Submit Your Article Forum Rules

Results 1 to 10 of 10

Thread: Will this robots txt stop search engines from crawling?

  1. #1
    Senior Member
    Join Date
    Mar 2008
    Posts
    754

    Will this robots txt stop search engines from crawling?

    I was poking around some website directories where I work, and found this robots txt file in one of the sites:

    User-Agent: * Disallow: /

    # No search engines allowed.

    Doesn't this tell search engines to NOT crawl the site? Kind of strange, because the site holds a #2 position in Google for its targeted keyword. However, the Google listing has never included a title tag, description, or snippet of content -- just the url (which is what prompted me to investigate).
    Do the best you can - as fast as you can - then fix it later.
    --Seth Godin

  2. #2
    Administrator weegillis's Avatar
    Join Date
    Oct 2003
    Posts
    5,789
    That is the most basic of directives, and yes, it will 'block', or rather, 'discourage' the honest SE's. Not all bots belong to scrupulous SE's, though, and there will always be some that ignore, or don't even bother to request robots.txt, so there is still a chance that resources on the domain end up in the search index, even of the honest SE's as a result of artefact effect.
**********
_Problem statement_: Continue the robots.txt forum thread from the end of the administrator's reply.

Images with localized body landmarks:
**********
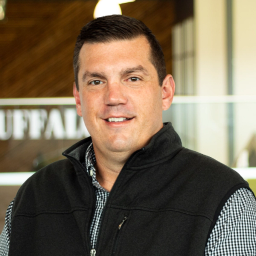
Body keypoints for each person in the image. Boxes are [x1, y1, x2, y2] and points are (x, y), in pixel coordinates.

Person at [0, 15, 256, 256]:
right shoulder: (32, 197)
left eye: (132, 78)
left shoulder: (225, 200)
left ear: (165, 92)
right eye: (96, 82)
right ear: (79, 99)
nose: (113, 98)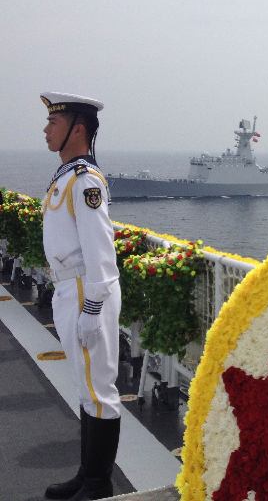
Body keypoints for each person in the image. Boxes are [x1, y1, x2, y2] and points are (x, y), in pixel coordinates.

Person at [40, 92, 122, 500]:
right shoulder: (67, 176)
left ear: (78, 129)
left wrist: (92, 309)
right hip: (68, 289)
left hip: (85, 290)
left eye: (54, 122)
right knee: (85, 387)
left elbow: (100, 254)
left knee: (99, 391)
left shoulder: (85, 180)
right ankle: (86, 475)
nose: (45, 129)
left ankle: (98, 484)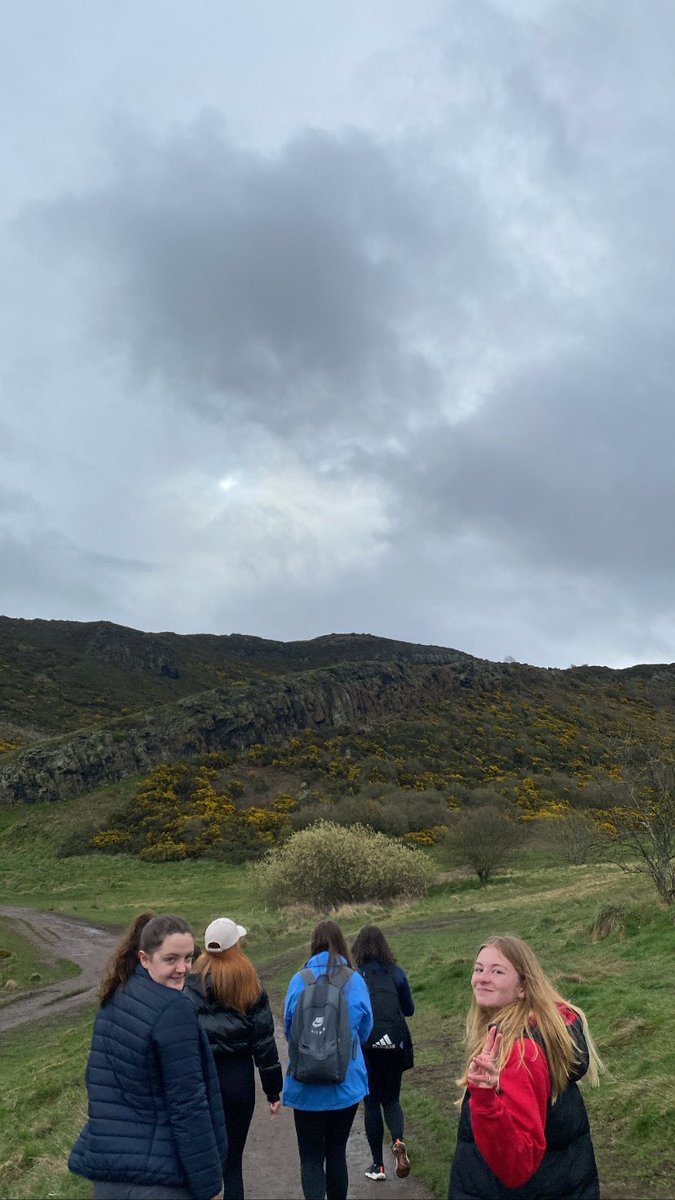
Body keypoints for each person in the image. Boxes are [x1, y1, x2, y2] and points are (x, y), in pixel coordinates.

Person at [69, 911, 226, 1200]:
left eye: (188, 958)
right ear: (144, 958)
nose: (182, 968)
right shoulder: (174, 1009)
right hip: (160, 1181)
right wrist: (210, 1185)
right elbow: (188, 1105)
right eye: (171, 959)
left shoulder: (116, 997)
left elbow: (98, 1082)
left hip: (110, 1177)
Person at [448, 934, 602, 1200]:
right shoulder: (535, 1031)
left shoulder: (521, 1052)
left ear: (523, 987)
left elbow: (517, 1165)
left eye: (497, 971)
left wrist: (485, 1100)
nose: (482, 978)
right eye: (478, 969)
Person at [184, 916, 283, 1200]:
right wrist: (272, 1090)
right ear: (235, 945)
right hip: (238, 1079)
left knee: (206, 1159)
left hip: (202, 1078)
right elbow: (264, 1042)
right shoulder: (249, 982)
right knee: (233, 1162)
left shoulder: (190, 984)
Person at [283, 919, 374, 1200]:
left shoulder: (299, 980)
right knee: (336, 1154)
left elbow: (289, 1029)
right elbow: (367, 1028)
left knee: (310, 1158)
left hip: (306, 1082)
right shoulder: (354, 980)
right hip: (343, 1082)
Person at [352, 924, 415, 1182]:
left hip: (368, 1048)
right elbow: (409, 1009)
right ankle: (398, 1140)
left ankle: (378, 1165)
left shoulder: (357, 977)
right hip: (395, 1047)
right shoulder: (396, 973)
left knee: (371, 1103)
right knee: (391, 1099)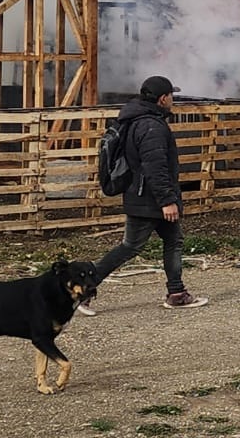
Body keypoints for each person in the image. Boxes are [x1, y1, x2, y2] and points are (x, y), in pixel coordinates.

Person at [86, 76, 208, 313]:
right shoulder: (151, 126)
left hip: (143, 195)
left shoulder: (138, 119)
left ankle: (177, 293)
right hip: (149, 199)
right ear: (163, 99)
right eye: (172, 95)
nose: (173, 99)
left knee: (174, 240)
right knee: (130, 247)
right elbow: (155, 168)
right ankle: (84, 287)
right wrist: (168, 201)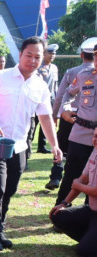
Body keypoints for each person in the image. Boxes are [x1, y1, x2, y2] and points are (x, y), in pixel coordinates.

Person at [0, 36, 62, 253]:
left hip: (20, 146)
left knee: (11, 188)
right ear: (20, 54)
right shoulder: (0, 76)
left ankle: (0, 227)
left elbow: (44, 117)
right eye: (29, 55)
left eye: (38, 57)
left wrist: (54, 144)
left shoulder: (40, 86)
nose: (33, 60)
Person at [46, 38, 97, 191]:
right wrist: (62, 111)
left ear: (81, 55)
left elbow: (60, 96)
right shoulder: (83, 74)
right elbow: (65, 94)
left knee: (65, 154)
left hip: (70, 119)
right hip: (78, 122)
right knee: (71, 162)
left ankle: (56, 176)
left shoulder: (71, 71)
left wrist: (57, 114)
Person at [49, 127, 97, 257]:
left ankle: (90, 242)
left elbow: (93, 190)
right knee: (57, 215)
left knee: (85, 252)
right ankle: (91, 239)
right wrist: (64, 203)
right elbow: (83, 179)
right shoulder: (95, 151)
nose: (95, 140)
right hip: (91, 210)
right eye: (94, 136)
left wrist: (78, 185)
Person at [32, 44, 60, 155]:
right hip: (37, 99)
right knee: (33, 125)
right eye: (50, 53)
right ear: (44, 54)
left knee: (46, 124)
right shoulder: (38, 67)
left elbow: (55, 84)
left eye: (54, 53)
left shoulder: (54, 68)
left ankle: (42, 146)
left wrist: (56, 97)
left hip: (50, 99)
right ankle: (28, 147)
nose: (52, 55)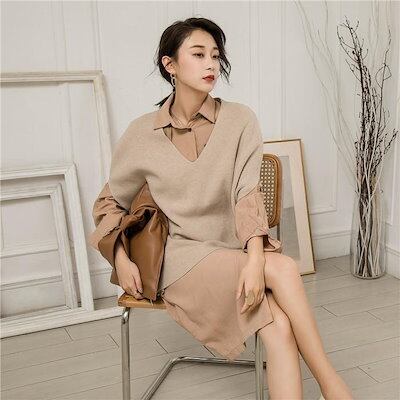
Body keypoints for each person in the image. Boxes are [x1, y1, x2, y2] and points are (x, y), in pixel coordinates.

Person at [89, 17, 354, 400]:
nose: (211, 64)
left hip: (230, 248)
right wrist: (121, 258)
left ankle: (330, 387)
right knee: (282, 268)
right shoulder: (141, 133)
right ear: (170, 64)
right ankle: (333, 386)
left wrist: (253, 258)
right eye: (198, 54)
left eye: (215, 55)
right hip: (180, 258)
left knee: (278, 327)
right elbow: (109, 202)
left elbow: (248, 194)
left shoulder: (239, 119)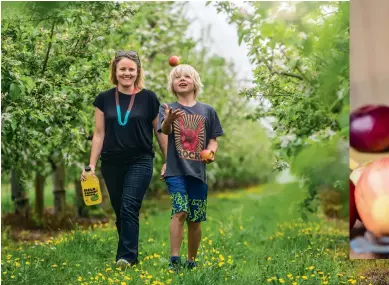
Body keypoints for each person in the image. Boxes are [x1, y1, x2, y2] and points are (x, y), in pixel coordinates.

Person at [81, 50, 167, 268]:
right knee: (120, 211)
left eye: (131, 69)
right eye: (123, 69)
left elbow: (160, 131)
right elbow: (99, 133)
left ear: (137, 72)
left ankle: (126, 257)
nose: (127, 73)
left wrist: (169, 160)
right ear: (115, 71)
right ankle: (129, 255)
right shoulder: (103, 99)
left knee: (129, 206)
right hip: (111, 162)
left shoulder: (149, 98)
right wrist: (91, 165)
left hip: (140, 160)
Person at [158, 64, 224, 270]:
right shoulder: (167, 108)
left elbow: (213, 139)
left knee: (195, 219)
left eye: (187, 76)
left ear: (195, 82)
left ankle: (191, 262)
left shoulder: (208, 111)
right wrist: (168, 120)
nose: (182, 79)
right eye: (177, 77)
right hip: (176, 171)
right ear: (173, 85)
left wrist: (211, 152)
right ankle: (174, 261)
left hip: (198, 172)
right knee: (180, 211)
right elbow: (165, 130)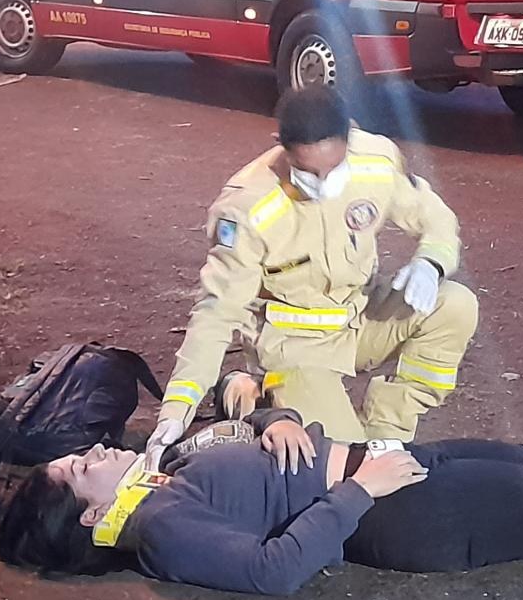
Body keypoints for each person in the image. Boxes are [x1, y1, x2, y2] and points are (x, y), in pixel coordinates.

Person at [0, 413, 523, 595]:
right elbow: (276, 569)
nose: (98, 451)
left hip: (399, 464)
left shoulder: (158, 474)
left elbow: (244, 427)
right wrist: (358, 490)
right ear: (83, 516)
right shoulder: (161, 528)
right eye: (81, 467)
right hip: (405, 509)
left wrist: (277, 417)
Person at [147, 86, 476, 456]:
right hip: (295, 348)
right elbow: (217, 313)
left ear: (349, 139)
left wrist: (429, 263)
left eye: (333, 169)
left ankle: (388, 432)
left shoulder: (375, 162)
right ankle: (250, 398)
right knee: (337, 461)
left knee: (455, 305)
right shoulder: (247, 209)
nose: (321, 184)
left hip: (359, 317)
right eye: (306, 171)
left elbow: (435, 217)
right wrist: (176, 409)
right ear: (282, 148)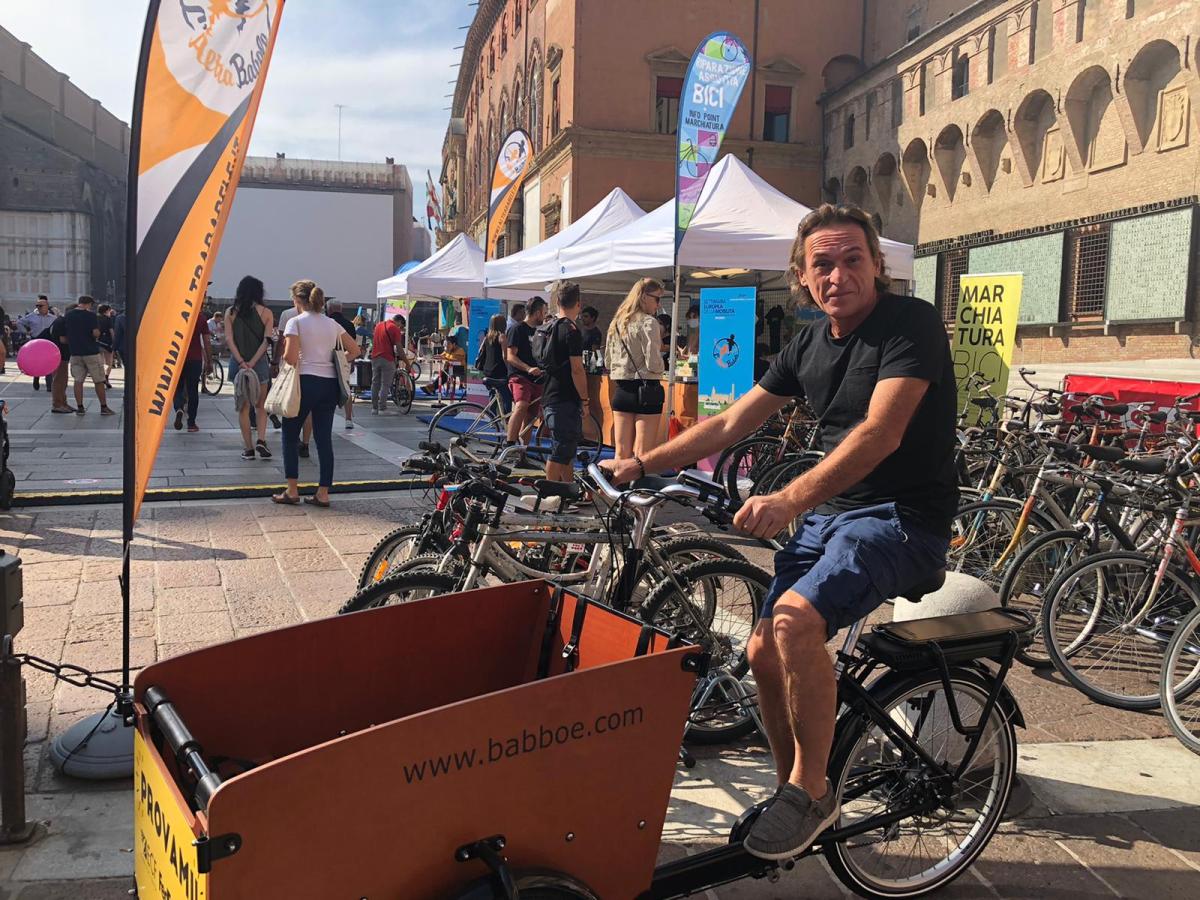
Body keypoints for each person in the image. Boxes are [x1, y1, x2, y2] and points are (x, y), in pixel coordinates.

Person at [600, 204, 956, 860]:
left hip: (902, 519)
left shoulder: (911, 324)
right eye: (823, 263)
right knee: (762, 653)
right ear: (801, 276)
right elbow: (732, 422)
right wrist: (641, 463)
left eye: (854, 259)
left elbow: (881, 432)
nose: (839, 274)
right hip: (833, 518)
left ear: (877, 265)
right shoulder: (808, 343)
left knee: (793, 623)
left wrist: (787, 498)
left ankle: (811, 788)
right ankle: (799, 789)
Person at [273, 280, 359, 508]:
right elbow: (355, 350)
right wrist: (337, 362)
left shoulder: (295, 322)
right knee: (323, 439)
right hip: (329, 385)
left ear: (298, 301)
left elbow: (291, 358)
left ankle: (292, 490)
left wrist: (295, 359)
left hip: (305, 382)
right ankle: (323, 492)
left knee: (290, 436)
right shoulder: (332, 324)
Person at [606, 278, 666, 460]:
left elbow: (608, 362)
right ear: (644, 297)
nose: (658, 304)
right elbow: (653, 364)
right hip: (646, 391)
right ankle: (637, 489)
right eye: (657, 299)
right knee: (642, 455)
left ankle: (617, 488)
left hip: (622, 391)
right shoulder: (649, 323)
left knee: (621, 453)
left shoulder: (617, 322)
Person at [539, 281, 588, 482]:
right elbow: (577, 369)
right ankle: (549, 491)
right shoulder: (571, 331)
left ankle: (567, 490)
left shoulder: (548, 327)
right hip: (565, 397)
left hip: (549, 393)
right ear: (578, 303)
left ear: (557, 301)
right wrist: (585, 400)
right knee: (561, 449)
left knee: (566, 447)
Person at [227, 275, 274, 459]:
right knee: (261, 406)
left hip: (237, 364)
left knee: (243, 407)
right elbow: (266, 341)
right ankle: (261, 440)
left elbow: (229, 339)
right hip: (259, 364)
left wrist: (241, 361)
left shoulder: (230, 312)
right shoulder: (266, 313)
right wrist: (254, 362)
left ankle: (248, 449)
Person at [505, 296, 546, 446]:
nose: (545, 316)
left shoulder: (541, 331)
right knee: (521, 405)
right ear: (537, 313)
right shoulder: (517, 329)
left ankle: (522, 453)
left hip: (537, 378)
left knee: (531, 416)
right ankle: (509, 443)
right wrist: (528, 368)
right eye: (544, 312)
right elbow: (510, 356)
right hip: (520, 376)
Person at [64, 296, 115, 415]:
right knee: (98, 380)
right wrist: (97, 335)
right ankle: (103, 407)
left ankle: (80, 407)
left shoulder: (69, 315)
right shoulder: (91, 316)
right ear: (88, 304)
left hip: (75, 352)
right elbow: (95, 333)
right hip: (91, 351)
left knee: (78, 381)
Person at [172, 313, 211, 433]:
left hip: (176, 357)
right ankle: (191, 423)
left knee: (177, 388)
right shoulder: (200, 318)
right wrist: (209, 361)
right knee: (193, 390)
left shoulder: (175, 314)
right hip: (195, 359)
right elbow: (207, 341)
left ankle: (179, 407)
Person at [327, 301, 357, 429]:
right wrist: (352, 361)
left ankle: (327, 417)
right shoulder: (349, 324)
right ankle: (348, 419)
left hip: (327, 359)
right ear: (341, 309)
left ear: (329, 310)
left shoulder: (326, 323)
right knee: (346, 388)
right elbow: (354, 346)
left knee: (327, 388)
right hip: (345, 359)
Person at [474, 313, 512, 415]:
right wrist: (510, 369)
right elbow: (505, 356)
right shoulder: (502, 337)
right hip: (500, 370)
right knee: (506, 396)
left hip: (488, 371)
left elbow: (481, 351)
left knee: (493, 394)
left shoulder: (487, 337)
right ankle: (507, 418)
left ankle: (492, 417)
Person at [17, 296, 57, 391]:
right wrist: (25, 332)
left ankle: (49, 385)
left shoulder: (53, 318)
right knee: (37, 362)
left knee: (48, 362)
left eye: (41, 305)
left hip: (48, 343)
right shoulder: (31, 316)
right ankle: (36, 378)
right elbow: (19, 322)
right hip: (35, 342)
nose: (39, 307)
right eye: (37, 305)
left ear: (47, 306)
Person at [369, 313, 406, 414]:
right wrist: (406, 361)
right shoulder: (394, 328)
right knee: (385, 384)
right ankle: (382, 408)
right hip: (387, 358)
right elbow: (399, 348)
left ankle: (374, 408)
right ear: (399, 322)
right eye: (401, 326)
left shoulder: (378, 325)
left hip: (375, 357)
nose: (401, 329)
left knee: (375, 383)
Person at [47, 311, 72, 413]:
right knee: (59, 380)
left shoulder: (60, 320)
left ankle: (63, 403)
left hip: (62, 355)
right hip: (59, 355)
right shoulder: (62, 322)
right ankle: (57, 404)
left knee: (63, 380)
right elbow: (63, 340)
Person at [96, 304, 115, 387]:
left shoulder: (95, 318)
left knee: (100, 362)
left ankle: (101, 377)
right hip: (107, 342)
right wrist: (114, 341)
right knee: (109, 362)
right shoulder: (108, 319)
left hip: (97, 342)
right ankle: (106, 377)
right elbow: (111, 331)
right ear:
**********
_Reply_:
  3. #3
    Senior Member
    Join Date
    Mar 2008
    Posts
    754
    Quote Originally Posted by weegillis View Post
    That is the most basic of directives, and yes, it will 'block', or rather, 'discourage' the honest SE's.
    There's no reason why this site should be blocked from the search engines (especially Google), so it must be a goofy mistake on someone's part to have added the file to the directory. Talk about shooting yourself in the foot! But then no one ever took a closer look because it did so well in the serps anyway.
    Do the best you can - as fast as you can - then fix it later.
    --Seth Godin

  4. #4
    Administrator weegillis's Avatar
    Join Date
    Oct 2003
    Posts
    5,789
    Were there more than one robots.txt file? From what you say above, it sounds like someone has been treating them like .htaccess files. The only robots.txt that SE's ask for is the one (if present) on the domain root. All others are pointless.

  5. #5
    Senior Member
    Join Date
    Mar 2008
    Posts
    754
    Quote Originally Posted by weegillis View Post
    Were there more than one robots.txt file?
    Nope. Just the one file: robots.txt located in the root directory.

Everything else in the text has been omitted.